(JTA) — Simone Veil, a well-known French politician and Holocaust survivor, has died.
Veil, a former minister of health who in 2012 was awarded France’s highest honor, passed away this week at her home in Paris, her family told the media in France on Friday. The scholar, former judge and feminist activist was 89.
A lawyer by education, Veil served as minister of health under the center-right government of Valery Giscard d’Estaing and later as president of the European Parliament, as well as a member of the Constitutional Council of France. In 1975, she led the legislation that legalized abortions in France.
President Emmanuel Macron offered his condolences.
“May her example inspire our fellow countrymen, who will find in her the best of France,” Macron said in a message to the family.

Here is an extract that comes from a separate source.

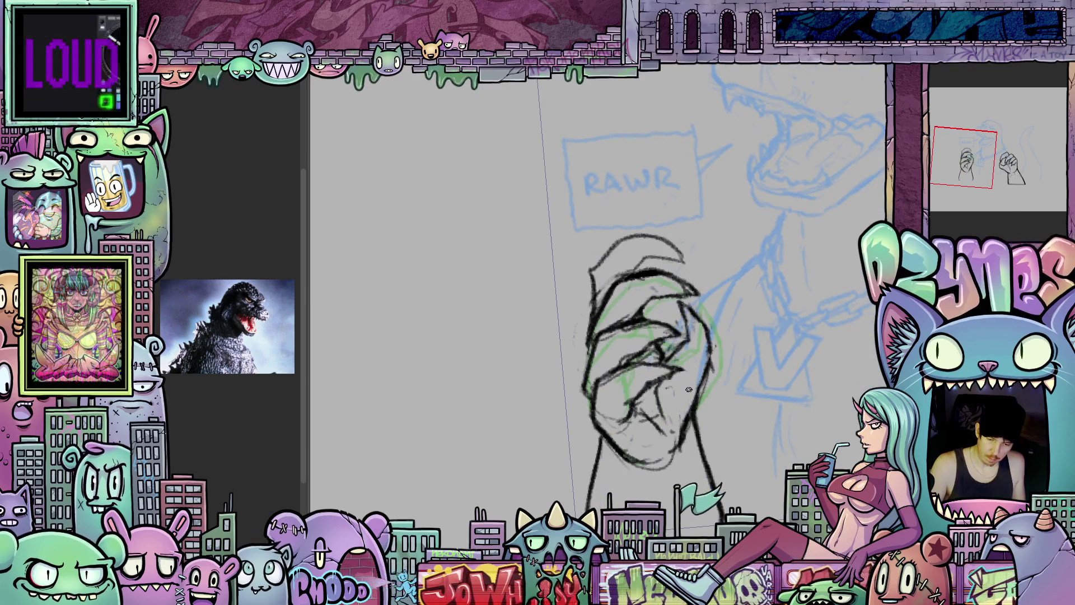
key(Right)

Former French President Francois Hollande presented Veil with the Grand Cross of the Legion of Honor at the Elysee Palace in 2012. Fewer than 70 people have received the Grand Cross since Napoleon Bonaparte established it in 1802.

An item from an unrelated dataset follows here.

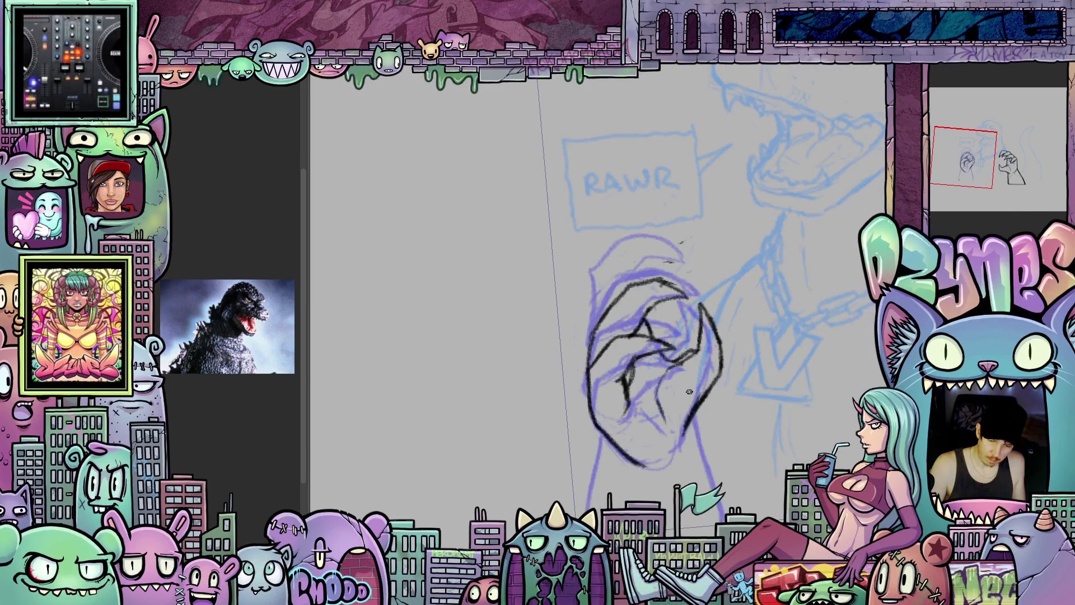
key(Left)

Veil, a native of Nice, was imprisoned at Auschwitz and later Bergen-Belsen before she was liberated in April 1945. She published the best-selling autobiography “A Life” in 2007. The following year she was admitted to the Academie Francaise, a highly prestigious institution comprising individuals, often philosophers and writers, recognized for scholarly excellence.
The institution, which has 35 members, of whom only six are women, was “revolutionized” by the admittance of Veil, a longtime campaigner for women’s rights, according to an obituary written about Veil by the RTL broadcaster.
The president of CRIF, the umbrella organization representing French Jewish communities, wrote in a statement that he was “immensely saddened by the passing of Veil.
“With her high standards and loyalty, this activist for women’s rights has left an indelible mark on French politics and its intellectual life,” Francis Kalifat wrote, adding that Veil had done so “with courage and dignity.”
In 2012, CRIF described Veil as “one of France’s most cherished personalities and someone who plays an important role in keeping her camp from succumbing to the temptation of allying with the Front National” nationalist party.
“Her name is associated with women’s equality, the memory of the Shoah and the European community,” CRIF added.